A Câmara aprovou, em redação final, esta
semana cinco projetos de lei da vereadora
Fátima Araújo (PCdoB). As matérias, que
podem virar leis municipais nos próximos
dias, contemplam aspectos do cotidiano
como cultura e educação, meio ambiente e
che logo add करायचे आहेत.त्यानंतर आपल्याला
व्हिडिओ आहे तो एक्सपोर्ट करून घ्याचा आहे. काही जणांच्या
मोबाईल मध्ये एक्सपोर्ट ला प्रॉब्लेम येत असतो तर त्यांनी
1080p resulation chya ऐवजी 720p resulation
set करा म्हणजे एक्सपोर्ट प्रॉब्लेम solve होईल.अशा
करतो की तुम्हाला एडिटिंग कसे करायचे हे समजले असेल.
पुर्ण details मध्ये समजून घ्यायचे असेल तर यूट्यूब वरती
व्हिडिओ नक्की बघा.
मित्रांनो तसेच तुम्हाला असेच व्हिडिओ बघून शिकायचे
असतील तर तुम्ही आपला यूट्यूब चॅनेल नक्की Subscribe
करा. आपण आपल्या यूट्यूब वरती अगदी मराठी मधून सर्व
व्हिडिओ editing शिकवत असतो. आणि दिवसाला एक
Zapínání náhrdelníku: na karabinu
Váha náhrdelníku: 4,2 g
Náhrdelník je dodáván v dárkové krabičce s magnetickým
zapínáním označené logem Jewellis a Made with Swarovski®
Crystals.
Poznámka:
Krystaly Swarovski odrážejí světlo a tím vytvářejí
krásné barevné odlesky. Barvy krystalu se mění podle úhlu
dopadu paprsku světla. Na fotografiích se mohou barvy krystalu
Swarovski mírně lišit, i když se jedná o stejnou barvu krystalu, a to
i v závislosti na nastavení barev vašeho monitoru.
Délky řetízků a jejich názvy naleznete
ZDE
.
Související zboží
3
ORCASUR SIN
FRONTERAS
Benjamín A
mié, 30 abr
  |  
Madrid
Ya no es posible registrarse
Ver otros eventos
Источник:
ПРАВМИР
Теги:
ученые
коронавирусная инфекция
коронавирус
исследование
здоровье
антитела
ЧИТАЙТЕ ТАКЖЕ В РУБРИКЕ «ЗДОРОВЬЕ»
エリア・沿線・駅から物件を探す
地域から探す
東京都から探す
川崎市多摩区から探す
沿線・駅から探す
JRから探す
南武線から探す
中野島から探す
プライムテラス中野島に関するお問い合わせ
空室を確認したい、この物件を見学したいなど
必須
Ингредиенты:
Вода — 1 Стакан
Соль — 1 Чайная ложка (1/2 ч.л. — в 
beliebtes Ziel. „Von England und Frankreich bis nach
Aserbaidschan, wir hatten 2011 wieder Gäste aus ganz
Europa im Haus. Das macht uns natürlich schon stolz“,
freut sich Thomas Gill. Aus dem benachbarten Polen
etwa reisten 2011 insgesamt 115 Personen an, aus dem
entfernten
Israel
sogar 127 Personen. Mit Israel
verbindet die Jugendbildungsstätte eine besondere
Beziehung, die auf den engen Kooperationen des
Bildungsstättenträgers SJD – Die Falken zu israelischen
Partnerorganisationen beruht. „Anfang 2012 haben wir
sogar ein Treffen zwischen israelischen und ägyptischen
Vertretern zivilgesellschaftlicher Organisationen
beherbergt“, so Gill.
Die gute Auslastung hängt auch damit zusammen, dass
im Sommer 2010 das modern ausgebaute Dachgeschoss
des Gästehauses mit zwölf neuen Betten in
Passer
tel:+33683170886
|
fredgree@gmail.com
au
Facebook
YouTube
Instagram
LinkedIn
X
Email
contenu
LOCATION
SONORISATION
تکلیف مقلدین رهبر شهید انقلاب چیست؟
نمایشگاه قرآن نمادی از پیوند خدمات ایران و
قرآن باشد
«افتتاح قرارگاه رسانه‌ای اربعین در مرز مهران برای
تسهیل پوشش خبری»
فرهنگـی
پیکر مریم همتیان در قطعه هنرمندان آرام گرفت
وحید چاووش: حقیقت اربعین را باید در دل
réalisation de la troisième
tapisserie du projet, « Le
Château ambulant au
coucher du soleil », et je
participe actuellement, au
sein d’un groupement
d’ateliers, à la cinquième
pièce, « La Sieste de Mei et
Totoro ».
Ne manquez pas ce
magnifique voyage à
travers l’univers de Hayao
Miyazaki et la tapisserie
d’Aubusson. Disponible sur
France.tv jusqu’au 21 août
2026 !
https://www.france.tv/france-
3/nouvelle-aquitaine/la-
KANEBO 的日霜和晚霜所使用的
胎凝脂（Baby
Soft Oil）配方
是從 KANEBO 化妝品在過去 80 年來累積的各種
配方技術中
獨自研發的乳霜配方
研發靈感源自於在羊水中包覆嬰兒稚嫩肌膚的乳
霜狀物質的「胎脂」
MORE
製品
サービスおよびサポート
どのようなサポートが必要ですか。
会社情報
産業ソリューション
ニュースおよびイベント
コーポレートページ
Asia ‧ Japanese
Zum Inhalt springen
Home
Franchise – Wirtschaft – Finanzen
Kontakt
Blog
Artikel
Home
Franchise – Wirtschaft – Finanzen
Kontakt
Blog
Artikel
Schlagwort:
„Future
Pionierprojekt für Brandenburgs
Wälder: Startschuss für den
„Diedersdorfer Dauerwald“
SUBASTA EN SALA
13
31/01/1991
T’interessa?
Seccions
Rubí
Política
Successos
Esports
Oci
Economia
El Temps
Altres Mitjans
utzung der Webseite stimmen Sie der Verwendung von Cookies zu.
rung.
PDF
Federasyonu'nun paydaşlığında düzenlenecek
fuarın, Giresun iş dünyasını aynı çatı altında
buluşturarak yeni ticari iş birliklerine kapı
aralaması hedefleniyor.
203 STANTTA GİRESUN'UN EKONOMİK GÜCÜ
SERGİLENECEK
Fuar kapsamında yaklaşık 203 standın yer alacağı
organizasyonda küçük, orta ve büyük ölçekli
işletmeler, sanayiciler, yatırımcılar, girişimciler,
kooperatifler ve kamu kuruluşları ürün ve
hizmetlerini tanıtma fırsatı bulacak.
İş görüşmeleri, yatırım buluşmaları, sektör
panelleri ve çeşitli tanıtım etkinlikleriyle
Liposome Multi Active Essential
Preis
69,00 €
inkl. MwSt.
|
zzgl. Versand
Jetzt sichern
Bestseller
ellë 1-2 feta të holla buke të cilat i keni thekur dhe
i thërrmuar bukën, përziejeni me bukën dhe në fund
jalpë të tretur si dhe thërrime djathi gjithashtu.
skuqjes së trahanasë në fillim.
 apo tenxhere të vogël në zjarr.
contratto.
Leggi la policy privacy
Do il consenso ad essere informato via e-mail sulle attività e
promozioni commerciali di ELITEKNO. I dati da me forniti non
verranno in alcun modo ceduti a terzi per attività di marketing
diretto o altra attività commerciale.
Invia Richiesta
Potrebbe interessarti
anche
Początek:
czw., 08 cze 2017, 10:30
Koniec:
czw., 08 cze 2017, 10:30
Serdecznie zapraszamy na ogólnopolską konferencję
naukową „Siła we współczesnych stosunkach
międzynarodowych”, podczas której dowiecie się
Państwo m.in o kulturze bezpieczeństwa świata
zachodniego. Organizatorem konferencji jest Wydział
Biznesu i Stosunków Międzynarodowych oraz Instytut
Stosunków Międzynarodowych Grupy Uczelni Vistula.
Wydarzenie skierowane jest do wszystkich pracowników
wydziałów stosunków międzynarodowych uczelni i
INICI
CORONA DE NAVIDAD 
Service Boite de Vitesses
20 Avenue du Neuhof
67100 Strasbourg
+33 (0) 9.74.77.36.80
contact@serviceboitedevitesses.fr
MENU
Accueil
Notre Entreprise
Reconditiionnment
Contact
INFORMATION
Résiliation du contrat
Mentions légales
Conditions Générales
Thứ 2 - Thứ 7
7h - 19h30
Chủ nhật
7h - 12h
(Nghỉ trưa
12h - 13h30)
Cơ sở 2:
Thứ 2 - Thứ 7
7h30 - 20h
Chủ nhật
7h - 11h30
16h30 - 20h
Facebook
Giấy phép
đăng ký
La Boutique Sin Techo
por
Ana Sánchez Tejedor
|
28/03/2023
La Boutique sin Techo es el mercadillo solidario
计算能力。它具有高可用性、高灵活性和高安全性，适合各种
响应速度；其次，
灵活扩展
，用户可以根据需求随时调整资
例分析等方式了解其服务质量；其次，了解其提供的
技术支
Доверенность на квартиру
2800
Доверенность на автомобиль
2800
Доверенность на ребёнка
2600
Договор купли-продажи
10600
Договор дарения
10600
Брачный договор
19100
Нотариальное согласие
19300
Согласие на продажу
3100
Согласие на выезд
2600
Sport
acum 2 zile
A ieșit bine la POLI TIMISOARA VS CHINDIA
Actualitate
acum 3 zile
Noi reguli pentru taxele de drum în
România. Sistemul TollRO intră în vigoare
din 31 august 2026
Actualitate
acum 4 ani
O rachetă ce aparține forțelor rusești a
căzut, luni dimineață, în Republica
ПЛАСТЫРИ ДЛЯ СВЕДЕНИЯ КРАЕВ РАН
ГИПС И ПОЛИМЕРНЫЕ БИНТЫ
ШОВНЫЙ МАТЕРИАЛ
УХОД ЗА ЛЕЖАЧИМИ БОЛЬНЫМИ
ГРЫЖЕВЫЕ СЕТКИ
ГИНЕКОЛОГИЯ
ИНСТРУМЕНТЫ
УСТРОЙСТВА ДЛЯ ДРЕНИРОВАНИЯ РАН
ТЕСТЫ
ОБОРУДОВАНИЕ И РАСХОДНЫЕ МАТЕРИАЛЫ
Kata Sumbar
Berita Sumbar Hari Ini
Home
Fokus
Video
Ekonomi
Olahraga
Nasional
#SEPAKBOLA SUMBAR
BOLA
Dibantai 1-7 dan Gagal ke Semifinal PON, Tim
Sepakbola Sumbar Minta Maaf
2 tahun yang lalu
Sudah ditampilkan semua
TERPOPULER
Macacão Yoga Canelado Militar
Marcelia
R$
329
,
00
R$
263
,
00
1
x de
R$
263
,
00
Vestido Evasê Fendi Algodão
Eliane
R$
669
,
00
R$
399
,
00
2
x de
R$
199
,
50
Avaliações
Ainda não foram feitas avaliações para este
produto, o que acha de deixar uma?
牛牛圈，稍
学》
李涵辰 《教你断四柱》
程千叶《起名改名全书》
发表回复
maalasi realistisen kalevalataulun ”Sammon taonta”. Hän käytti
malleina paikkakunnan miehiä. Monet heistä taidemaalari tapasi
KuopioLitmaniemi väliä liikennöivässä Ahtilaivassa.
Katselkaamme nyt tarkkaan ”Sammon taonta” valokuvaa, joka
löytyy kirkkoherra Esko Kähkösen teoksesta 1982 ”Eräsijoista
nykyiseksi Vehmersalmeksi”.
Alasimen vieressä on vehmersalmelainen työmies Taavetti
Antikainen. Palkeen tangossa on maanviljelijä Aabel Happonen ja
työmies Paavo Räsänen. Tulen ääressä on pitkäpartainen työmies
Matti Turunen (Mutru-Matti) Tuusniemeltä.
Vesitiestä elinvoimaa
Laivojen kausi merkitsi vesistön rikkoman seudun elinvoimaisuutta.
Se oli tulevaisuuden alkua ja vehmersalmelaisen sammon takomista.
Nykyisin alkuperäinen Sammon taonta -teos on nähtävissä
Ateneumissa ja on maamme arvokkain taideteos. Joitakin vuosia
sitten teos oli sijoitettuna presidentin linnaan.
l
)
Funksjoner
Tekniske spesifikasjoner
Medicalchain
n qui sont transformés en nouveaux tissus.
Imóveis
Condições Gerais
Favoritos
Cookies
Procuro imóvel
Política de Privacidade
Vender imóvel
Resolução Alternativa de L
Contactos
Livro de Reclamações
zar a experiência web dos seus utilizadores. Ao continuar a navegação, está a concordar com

::::::

The problem — Find all the lines with "Gill" in the data and copy them.

Answer to this problem —
freut sich Thomas Gill. Aus dem benachbarten Polen
beherbergt“, so Gill.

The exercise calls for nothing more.